What the task requires: Transcribe the lines below word for word, starting at the line that contains "country: South Africa" and stopping after the line that contains "name author: Roxb.".

Source records:
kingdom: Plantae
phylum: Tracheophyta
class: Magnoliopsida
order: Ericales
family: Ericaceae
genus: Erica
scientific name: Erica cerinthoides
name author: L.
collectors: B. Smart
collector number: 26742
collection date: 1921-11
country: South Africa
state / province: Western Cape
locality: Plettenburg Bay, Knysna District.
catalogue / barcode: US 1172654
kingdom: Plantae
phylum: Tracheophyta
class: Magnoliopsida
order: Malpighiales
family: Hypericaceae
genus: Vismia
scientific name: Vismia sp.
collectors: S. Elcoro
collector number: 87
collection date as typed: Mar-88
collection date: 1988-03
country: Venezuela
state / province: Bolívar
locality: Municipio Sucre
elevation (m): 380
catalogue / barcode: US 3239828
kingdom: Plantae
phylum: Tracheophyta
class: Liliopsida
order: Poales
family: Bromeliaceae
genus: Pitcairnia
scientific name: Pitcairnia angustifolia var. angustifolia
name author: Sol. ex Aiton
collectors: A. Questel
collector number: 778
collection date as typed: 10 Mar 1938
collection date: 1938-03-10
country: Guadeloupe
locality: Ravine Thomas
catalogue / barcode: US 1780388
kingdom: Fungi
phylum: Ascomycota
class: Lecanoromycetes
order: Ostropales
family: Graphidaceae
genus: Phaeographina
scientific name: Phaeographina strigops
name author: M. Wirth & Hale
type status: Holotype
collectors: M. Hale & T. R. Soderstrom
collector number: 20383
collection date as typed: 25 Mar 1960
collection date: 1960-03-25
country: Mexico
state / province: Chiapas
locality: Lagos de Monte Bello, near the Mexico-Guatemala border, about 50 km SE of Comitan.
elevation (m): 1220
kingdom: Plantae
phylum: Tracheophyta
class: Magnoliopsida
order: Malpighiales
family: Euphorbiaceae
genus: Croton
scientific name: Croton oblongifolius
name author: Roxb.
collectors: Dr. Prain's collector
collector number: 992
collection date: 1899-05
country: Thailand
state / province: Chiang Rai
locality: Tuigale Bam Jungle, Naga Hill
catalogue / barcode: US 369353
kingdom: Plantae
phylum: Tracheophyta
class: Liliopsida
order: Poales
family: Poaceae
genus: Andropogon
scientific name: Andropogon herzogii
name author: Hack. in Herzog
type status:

Expected answer:
country: South Africa
state / province: Western Cape
locality: Plettenburg Bay, Knysna District.
catalogue / barcode: US 1172654
kingdom: Plantae
phylum: Tracheophyta
class: Magnoliopsida
order: Malpighiales
family: Hypericaceae
genus: Vismia
scientific name: Vismia sp.
collectors: S. Elcoro
collector number: 87
collection date as typed: Mar-88
collection date: 1988-03
country: Venezuela
state / province: Bolívar
locality: Municipio Sucre
elevation (m): 380
catalogue / barcode: US 3239828
kingdom: Plantae
phylum: Tracheophyta
class: Liliopsida
order: Poales
family: Bromeliaceae
genus: Pitcairnia
scientific name: Pitcairnia angustifolia var. angustifolia
name author: Sol. ex Aiton
collectors: A. Questel
collector number: 778
collection date as typed: 10 Mar 1938
collection date: 1938-03-10
country: Guadeloupe
locality: Ravine Thomas
catalogue / barcode: US 1780388
kingdom: Fungi
phylum: Ascomycota
class: Lecanoromycetes
order: Ostropales
family: Graphidaceae
genus: Phaeographina
scientific name: Phaeographina strigops
name author: M. Wirth & Hale
type status: Holotype
collectors: M. Hale & T. R. Soderstrom
collector number: 20383
collection date as typed: 25 Mar 1960
collection date: 1960-03-25
country: Mexico
state / province: Chiapas
locality: Lagos de Monte Bello, near the Mexico-Guatemala border, about 50 km SE of Comitan.
elevation (m): 1220
kingdom: Plantae
phylum: Tracheophyta
class: Magnoliopsida
order: Malpighiales
family: Euphorbiaceae
genus: Croton
scientific name: Croton oblongifolius
name author: Roxb.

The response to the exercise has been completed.